これは回診後説教行きだな……しばらく監視しようかと本気で篤が考えていると柾が肩に手をやりニヤリと嗤う。
案の定、寺田は病棟長と担当医に呼ばれカンファレンスルームへ連れて行かれた。心優に執心していたから尚更だ。
医師も人間、多少の好き嫌いは仕方ないが診察に個人的な感情は持ち込まない。まして執着などもってのほか。心優の主治医としても気になる。しばらくはやはり気を付けようと思い直す。
これは、主治医として、だ。
その翌日事件は起きた。
寺田が当直だったので篤は深夜まで残ることにした。柾も考えることは同じなのか、それとも篤をからかうためか一緒になって残っている。
消灯も過ぎ、静かになった22時、篤と柾は席を立ち帰るふりをしながら空室になっていた心優の隣の部屋に隠れた。

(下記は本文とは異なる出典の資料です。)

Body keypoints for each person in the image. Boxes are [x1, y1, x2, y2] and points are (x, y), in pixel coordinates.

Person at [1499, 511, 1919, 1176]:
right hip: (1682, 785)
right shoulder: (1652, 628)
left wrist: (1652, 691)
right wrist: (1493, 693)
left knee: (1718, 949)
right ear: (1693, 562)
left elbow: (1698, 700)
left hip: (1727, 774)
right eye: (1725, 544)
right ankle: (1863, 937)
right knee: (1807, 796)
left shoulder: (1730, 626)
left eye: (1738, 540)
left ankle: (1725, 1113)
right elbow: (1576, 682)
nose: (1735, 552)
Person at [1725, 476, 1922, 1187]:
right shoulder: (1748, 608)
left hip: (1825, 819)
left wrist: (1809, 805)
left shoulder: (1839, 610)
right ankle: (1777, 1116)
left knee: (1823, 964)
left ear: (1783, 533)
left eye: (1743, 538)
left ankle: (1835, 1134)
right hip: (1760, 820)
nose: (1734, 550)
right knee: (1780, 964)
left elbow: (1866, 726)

このまま何事もなく過ぎれば良い。本当にそう思っていた。ただの杞憂なら…と…
だが残念なことに深夜0時を回ったところで寺田が動いた。
足音を忍ばせ………この時点でクロだな。静かに歩くように努めるが忍ばせる必要はない。
そろそろと心優の部屋の扉を開けて侵入した。
様子を伺っていた二人は目配せして立ち上がると静かに病室から出て廊下から窓越しに覗く。

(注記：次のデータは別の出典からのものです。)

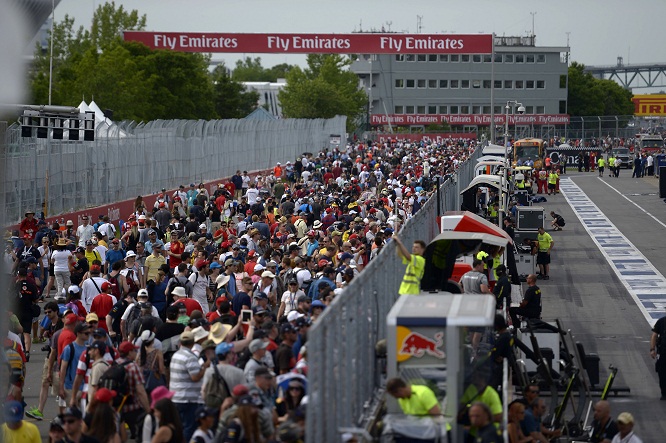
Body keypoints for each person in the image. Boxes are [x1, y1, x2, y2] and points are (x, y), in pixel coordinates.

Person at [170, 330, 212, 441]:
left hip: (176, 397)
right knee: (189, 427)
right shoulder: (190, 357)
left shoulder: (176, 355)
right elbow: (195, 377)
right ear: (193, 342)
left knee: (181, 427)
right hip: (188, 399)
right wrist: (205, 366)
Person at [650, 314, 666, 399]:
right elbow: (654, 335)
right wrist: (652, 349)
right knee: (662, 372)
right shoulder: (662, 321)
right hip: (663, 353)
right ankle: (664, 393)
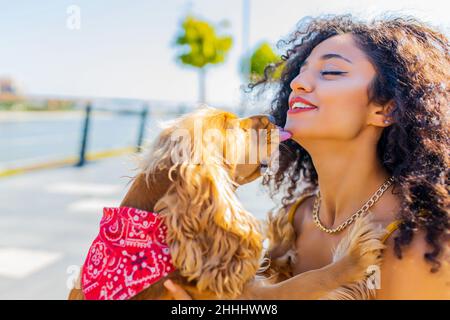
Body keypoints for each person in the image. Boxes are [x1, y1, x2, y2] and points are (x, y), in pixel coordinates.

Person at [164, 14, 449, 299]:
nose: (297, 83)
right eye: (300, 71)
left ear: (385, 110)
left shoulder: (419, 246)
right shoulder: (292, 221)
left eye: (332, 72)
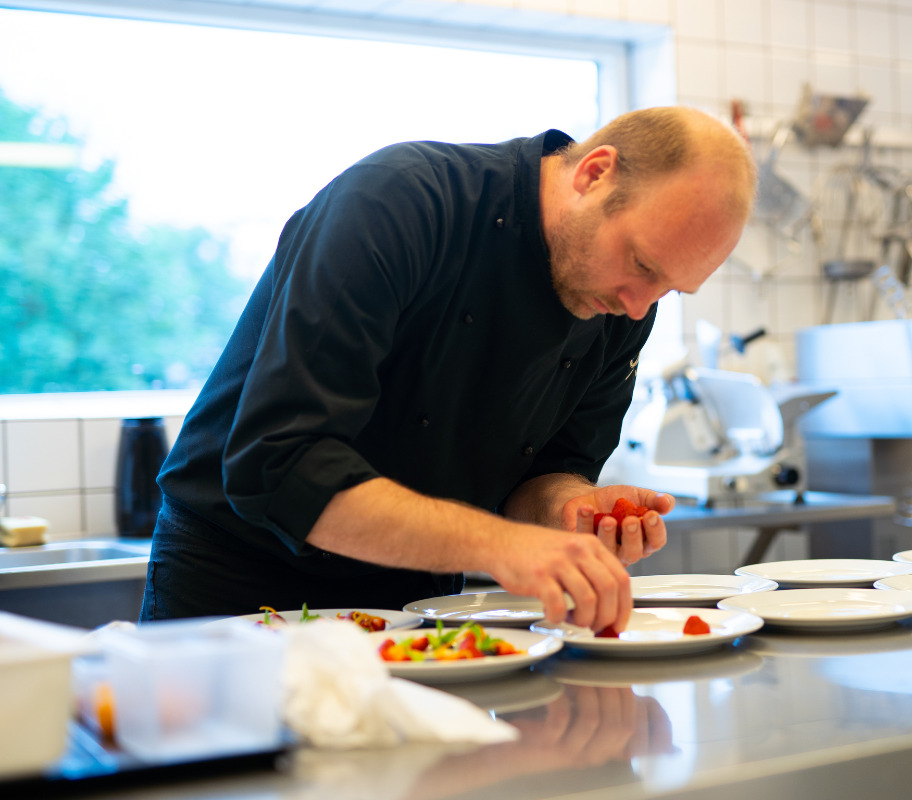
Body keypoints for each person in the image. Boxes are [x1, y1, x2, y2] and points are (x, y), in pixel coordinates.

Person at [140, 106, 756, 633]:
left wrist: (575, 510)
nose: (639, 306)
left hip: (414, 598)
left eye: (668, 289)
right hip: (238, 584)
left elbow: (545, 476)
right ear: (594, 174)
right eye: (642, 264)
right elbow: (279, 465)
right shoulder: (397, 202)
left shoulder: (621, 305)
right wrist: (502, 546)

ゆっくりベッドに近付いた寺田は手を伸ばし心優の髪に触れる。しばらく髪の毛をいじっていたが、そろそろと頬に手のひらが触れゆっくり顔を近付けた。あと十数センチというところで、気配に気付いた心優が目を開け小さな悲鳴を上げた。
ダンッ!!!
「何をしてる!!!」
篤と柾が踏み込んだ途端、寺田は後退りしたが、二人して両側から捕まえ締め上げる。
武道の達人でもある柾がそのまま寺田を引き受け引き摺って部屋を出て行った。
篤はブザーを鳴らし看護師を呼ぶ。
心優は?と見れば、驚き過ぎて目を見開いたまま固まっていた。
「心優ちゃん……」
そっと声をかけてみる。
ゆっくり篤の方を向くので、大丈夫と微笑み手を握る。拒絶反応がないことにホッとする。
「驚かせてごめんね。もう大丈夫だからね」
直前まで眠っていたし事情が飲み込めない様子だ。見たところ驚いたけどそれほどの恐怖は感じなかったようだが、事情がわかるに連れて後から恐怖感を感じることもある。

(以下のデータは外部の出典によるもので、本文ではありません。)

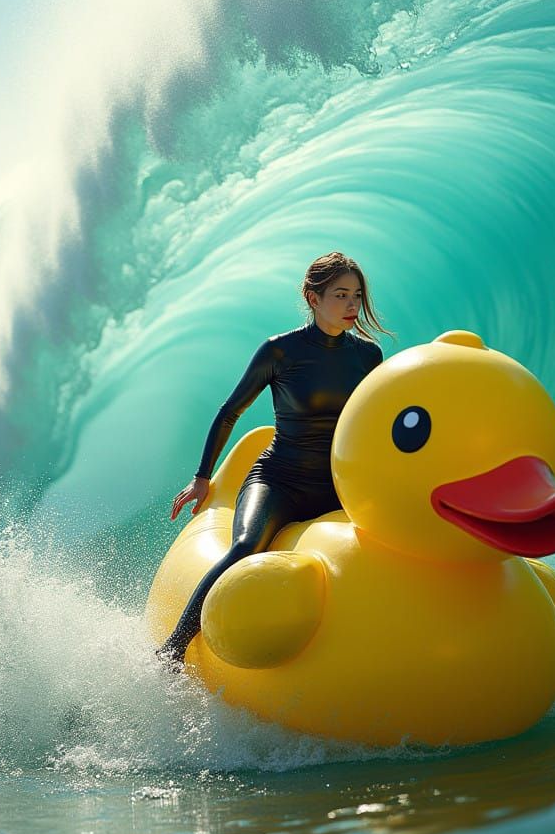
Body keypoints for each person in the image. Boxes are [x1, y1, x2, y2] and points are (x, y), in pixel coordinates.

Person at [156, 252, 391, 667]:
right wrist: (202, 477)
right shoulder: (279, 351)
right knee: (246, 546)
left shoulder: (367, 356)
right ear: (313, 298)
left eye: (356, 295)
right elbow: (230, 412)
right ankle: (172, 650)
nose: (352, 305)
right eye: (340, 295)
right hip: (280, 480)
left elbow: (373, 423)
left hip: (336, 486)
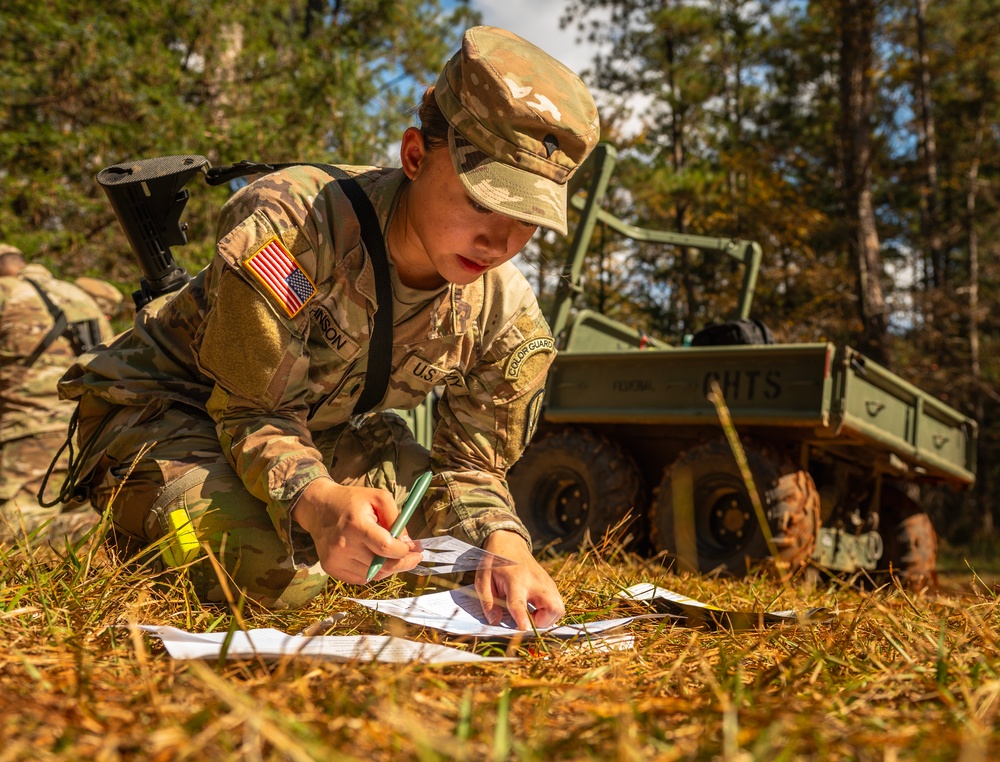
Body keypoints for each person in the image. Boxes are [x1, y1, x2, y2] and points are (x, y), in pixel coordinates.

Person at [57, 26, 600, 628]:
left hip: (313, 431)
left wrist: (506, 544)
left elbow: (471, 468)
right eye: (481, 200)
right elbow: (248, 411)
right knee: (275, 577)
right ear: (415, 155)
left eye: (526, 219)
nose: (500, 242)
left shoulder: (506, 316)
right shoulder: (291, 228)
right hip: (170, 414)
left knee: (466, 562)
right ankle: (130, 507)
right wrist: (317, 505)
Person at [0, 244, 114, 545]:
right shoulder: (81, 297)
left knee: (13, 535)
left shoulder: (6, 293)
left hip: (30, 436)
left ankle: (116, 536)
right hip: (91, 433)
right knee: (65, 516)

部屋に入る前に止めていれば、こんなことにはならなかったが、それだと寺田を野放しにすることになる。
これは仕方なかったんだと自分に言い聞かせる。
そこへ看護師がやって来た。途中柾と寺田を見て簡単に事情を聞いたらしい。
「桜井さん、ちょっと心優ちゃんと一緒にいてもらえるかな?
心優ちゃん、ちょっとだけ用事を済ませてくるから桜井さんと一緒にいてもらえるかな?なるべく急いで戻って来るから……ね」
心優が頷くのを待って、そっと手を離すと直ぐそのまま桜井が心優の手を包む。
もう一度心優の目を見て頷くと柾と寺田のところへ向かう。
二人はカンファレンスルームにいた。とりあえず詰所にあったロープを渡せば、すぐさま柾が後ろ手に縛り上げ椅子にくくり付けていた。それを見て別室に向かい病棟長に連絡すると深夜にも関わらず直ぐにやって来てくれた。教授にも既に連絡済みらしい。
心優には睡眠導入剤を処方して眠るまで傍にいた。
しつこいですが、これはフィクションです!
通常こんなことはあり得ないはずです!
スタッフとしての動きも、想像でこんな感じかな?で書いておりまして、正しいかどうかもわかりません。
なので、そこは突っ込まないでくださいませ。